Issue (i): whether a firm, as such, can enter into a partnership with another firm, a Hindu undivided family business, or an individual for the purposes of registration under section 26A of the Indian Income-tax Act, 1922.
Analysis: Section 26A contemplates a firm constituted under an instrument of partnership, and the concept of firm and partnership is borrowed from the Indian Partnership Act, 1932. A partnership under section 4 of that Act is the relation between persons who agree to share the profits of a business carried on by all or any of them acting for all. In the law as applied in India, a firm is not a separate legal person but only a compendious name for the partners composing it. The definition of "person" in the General Clauses Act, 1897 could not be imported where it would be repugnant to partnership law. A firm therefore cannot, as such, be treated as a partner in another firm.

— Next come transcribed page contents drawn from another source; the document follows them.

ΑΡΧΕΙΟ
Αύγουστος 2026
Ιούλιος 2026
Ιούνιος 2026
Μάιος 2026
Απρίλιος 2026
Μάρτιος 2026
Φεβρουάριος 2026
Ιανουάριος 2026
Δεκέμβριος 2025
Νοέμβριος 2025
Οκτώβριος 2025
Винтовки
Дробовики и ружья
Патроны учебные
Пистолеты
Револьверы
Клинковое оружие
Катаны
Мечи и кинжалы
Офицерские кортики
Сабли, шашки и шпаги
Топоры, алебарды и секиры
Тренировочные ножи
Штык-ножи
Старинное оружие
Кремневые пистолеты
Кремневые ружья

Conclusion: The answer is against the assessee. A firm, as such, cannot enter into a valid partnership with another firm, a Hindu undivided family business, or an individual for registration under section 26A.

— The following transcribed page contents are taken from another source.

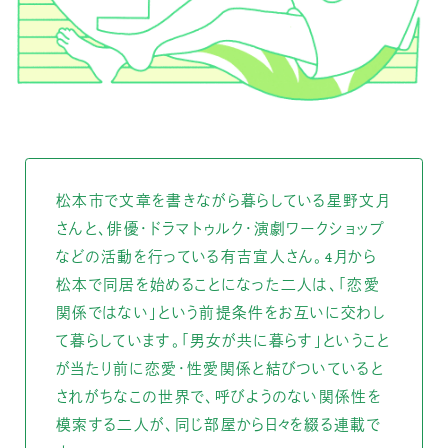
松本市で文章を書きながら暮らしている星野文月
さんと、俳優・ドラマトゥルク・演劇ワークショップ
などの活動を行っている有吉宣人さん。4月から
松本で同居を始めることになった二人は、「恋愛
関係ではない」という前提条件をお互いに交わし
て暮らしています。「男女が共に暮らす」ということ
が当たり前に恋愛・性愛関係と結びついていると
されがちなこの世界で、呼びようのない関係性を
模索する二人が、同じ部屋から日々を綴る連載で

Issue (ii): whether the application for registration satisfied the statutory requirements as to specification of individual shares and personal signatures of all partners.
Analysis: Even on the footing that a valid partnership could have been formed by the individual members, the deed did not specify the individual shares of all partners of the constituent firms. Further, the application for registration was not signed personally by all the partners of those firms, which was required by section 26A read with the prescribed rule. Authority given to one partner by co-partners could not satisfy the requirement of personal signatures.
Conclusion: The answer is against the assessee. The application was not in the prescribed form and the statutory conditions for registration were not met.
Final Conclusion: The refusal of registration was upheld and the assessee's claim to registration failed on both the constitution of the firm and the form of the application.
Ratio Decidendi: For purposes of registration under section 26A of the Indian Income-tax Act, 1922, a firm is not a legal person capable of entering into partnership as such, and the statutory conditions of specified individual shares and personal signatures must be strictly satisfied.